ECB chief: ‘Europe needs budgetary federation’
Today @ 09:23 CET
“We have got a monetary federation. We need quasi-budget federation as well,” he told a meeting of the European Parliament’s economic and monetary affairs committee on Tuesday (30 November).
At the time of the launch of the single currency, many sceptical analysts warned that monetary union without fiscal union would inevitably result in centrifugal tendencies that would blow the euro apart, a position long rubbished by most EU leaders after the single currency’s initial success.
However, in the wake of the sovereign debt crisis, imbalances within the eurozone are forcing a rethink of the situation.
Mr Trichet’s words were some of the strongest comments yet by a European leader along these lines.
“We could achieve that if there is strong monitoring and supervision of what there is,” he continued. “Because what exists doesn’t correspond with the actual situation that we are facing. It is a situation where we need quasi-federation of the budget.”
While such a move would represent a significant step change in European integration few believe possible for years or perhaps decades to come, Europe’s top banker went on to say that markets and commentators do not quite realise the resolution of European leaders both within the eurozone and beyond to maintain the euro as a project.
“I would say, by the way, that pundits are tending to underestimate the determination of governments and the determination of the college that makes up the eurogroup, and indeed the 27-member state council.”
In May, amid the Greece chapter in the ongoing crisis, European Council President Herman Van Rompuy had made similar comments: “We are clearly confronted with a tension within the system, the infamous dilemma of being a monetary union and not a full-fledged economic and political union. This tension has been there since the single currency was created. However, the general public was not really made aware of it.”

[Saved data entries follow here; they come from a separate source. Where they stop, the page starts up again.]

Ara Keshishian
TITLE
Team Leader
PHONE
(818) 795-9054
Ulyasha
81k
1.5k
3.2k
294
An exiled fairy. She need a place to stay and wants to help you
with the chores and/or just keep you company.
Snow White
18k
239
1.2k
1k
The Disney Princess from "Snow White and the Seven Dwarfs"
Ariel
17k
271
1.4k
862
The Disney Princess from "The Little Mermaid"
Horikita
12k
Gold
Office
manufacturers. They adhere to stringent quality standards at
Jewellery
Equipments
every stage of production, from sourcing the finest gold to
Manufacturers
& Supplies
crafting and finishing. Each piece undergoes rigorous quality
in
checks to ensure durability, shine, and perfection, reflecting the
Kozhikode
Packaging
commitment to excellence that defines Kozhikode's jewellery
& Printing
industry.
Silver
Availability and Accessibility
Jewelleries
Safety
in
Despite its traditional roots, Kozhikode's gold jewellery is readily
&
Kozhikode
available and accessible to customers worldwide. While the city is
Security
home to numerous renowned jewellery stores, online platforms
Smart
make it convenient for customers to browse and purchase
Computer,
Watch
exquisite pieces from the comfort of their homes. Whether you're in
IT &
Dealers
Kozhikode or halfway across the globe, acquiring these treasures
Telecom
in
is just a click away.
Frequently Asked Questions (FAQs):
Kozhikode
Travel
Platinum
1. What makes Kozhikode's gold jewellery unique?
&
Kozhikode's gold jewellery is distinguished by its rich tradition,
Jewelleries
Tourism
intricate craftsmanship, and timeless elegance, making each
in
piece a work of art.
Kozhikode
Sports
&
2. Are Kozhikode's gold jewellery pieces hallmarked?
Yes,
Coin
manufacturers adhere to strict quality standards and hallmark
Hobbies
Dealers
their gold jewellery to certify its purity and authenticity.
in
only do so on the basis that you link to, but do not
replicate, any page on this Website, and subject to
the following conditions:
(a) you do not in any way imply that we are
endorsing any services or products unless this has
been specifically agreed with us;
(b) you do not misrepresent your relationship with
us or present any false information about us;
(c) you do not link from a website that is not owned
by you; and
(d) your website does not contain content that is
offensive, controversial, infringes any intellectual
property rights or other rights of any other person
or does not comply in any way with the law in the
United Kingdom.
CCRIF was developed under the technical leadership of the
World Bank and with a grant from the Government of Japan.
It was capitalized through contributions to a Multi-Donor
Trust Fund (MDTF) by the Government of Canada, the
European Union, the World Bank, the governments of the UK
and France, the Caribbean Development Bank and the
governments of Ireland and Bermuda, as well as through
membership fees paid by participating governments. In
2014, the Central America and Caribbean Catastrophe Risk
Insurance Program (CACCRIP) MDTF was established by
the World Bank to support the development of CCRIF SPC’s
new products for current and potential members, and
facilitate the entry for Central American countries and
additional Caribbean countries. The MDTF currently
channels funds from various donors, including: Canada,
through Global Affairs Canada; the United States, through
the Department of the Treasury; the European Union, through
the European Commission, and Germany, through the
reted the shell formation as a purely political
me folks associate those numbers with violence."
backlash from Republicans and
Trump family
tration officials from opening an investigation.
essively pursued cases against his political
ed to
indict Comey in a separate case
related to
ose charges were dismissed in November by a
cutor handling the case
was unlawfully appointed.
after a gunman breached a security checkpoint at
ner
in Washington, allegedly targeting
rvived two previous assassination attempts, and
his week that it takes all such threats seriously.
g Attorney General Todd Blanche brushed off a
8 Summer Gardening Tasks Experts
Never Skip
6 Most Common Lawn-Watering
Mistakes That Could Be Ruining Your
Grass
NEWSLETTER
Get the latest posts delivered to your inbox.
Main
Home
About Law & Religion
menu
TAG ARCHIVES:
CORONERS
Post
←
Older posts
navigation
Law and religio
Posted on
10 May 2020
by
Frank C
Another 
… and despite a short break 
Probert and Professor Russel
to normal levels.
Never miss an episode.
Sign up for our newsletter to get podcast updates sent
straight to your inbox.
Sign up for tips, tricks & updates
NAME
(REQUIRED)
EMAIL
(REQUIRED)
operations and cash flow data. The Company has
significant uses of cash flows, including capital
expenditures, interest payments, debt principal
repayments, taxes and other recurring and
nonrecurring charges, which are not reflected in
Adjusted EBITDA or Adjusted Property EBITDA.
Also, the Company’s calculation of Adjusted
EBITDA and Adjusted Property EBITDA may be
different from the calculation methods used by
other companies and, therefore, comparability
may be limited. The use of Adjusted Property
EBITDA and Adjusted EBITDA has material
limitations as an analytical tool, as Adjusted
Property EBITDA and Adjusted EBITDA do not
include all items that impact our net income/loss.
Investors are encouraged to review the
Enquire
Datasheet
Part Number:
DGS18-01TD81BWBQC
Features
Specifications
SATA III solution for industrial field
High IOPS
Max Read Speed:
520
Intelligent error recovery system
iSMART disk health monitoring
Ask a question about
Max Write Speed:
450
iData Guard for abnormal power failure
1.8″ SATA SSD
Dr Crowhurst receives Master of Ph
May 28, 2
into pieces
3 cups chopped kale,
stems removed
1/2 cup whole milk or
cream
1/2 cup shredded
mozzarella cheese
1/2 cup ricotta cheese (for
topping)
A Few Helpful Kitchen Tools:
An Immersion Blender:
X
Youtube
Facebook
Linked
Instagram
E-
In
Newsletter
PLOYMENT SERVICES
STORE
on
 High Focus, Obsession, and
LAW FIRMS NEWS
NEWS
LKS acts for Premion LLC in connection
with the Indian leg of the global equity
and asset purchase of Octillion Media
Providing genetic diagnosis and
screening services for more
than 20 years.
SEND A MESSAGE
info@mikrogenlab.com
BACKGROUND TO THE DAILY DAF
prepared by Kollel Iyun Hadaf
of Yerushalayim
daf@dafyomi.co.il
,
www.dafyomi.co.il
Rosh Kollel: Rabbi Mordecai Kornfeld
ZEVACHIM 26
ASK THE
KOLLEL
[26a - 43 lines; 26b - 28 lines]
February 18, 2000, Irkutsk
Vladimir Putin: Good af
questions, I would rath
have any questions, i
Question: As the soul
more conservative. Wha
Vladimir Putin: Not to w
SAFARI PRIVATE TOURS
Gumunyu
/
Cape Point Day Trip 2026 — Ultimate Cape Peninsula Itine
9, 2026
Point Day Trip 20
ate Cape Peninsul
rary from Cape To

The ECB leader made the comments amid further tumult in the markets on Tuesday, with the euro dropping below $1.30 for the first time since September, to $1.2982.
The zone’s debt crisis took a turn for the worse on Tuesday, with Italy, Spain and Belgium all being hit with record bond spreads compared with German bonds.
The yield on Spanish 10-year bonds climbed above 5.5 percent, well above the 5.2 percent rate eurozone rescue cash costs Greece. At one point the spread with German borrowing costs climbed to a record 3.0 percentage points. Meanwhile Portugal’s yield moved up to 7.072 percent from 7.0 percent.
Mr Trichet also hinted that the ECB could extend its purchase of government bonds, a controversial move within the ECB governing council, saying he could not discuss the issue “at this stage” but that further decisions on the programme would be taken by the board.
So far, the central bank has purchased €67 billion in government bonds.
He also insisted that the fundamentals of the eurozone are sound, despite the turbulence in the marketplace.
“I don’t think that financial stability in the eurozone, given what I know, could really be called into question,” he said, insisting that countries that are bailed out are “in a situation of solvency.”
The comments came after Willem Buiter, Citigroup’s chief economist described Portugal as “quietly insolvent” in a report.